=== Exercise prompt ===
Please identify each line in the entries below that contains the word "iPhone" and copy those lines.

=== Begin Enclosure ===

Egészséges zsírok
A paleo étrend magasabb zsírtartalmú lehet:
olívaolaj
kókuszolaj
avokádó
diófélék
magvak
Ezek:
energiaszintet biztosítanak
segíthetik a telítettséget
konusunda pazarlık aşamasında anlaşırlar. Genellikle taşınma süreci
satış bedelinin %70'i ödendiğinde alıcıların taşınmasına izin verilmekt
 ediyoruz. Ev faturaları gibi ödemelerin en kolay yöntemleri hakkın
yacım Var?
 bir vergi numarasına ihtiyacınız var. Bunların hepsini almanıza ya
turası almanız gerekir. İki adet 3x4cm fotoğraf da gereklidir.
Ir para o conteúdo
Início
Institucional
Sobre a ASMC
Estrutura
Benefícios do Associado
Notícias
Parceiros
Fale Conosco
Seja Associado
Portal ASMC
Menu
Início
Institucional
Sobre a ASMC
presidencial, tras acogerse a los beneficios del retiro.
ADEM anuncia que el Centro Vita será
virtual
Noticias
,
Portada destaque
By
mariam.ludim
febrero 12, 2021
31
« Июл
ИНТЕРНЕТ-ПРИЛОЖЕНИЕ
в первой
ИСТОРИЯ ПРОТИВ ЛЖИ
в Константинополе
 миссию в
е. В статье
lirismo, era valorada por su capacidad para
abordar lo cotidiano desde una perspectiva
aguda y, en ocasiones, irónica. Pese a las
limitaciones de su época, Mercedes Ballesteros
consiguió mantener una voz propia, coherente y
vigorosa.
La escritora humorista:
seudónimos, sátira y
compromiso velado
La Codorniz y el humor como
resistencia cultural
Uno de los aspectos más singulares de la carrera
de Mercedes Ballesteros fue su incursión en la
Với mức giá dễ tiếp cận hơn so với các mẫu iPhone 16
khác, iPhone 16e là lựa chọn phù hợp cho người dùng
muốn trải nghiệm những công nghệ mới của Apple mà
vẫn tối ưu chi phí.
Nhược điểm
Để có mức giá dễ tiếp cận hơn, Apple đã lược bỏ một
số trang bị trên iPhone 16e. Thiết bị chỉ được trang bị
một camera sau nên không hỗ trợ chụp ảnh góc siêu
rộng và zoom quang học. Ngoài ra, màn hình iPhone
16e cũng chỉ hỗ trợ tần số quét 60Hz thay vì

=== End Enclosure ===

=== Written answer ===
Với mức giá dễ tiếp cận hơn so với các mẫu iPhone 16
khác, iPhone 16e là lựa chọn phù hợp cho người dùng
số trang bị trên iPhone 16e. Thiết bị chỉ được trang bị
rộng và zoom quang học. Ngoài ra, màn hình iPhone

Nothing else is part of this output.